These Money Habits Can Keep You Poor

There are habits that will make you rich, and there are habits that will make you poor. It isn’t always easy to break habits, but when you realize all the damage that can be caused by these common practices, you’ll definitely be motivated to get them out of your life!

Here are seven common money habits that can stop you from making progress toward your financial goals:

1. Not having a budget. Everyone needs a budget, even if they’re making a million dollars a year. Spending money is easy, no matter how much you have. If you don’t set some parameters, things can get out of control in a hurry.

* Sit down with all your monthly bills and set up a simple budget. Keep the little stuff in mind, too, like coffees before work or snacks at the gas station. Those small expenses can really add up.

2. Carrying credit card balances. No one can consistently invest well enough to offset credit card interest. Take a look at your last statement to see just how much your credit card is costing you. Depending on your interest rate and balance, it can easily be thousands of dollars a year.

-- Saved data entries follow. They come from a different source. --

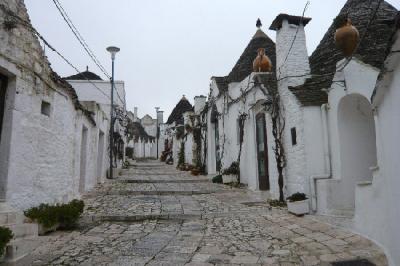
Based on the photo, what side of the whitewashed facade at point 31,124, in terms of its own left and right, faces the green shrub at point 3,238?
right

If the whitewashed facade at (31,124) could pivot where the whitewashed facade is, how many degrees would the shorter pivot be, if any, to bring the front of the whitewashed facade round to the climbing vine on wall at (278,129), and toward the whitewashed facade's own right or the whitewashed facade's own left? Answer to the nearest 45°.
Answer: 0° — it already faces it

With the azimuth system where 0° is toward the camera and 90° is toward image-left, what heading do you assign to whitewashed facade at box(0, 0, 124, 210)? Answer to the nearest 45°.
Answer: approximately 270°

3. Not setting up an IRA. Time truly is money. Get your IRA set up as soon as possible and put some money in it. The funds you’ll have at retirement are heavily dependent on when you get started. And IRAs are wonderful retirement tools. Fund yours as fully as you can each year and watch your retirement grow.

4. Not saving. If you pay everyone else first every month, there never seems to be anything left over to save. Pay yourself first, and then pay your bills with what’s left. Many employers can have earnings automatically deducted from your paycheck and put into a separate account. Save some money every month.

5. Buying new cars. A new car loses an enormous amount of value in a very short period of time. Look into certified used cars that are only a couple of years old. Frequently, you’ll be able to find a car at half the cost of a new one, with minimal wear and tear. These cars usually have warranties, too.

6. Letting the small stuff get out control. Take a close, honest look at how much the small stuff is hurting your bottom line. How much are you spending on fancy coffee in the morning? Do you go out to lunch every day? How about snacks? Magazines? A soda at the convenience store? Look at your bank statement to see what’s really going on.

* Small leaks can sink ships. Fix your leaks before they get out of hand.

7. Not taking advantage of your employer’s matching contributions. If your employer will match you 401k contributions, you’re leaving a lot of money on the table. Many employers will match 3-5%. Think about how much that really is, and then consider the effect of compounding interest. Over time, the money they give you becomes worth a lot!

* Employer contributions should be viewed as free money, because that’s exactly what they are. Would you pass on money that someone handed you on the street, with no strings attached?

As you read through the list above, think about your own money situation. Consider which habits are having a negative impact in your life and resolve to eliminate them immediately. Accumulating wealth can take time, so it’s important to start as soon as you can. Fight these bad habits with everything you’ve got, and watch your monetary success grow year after year.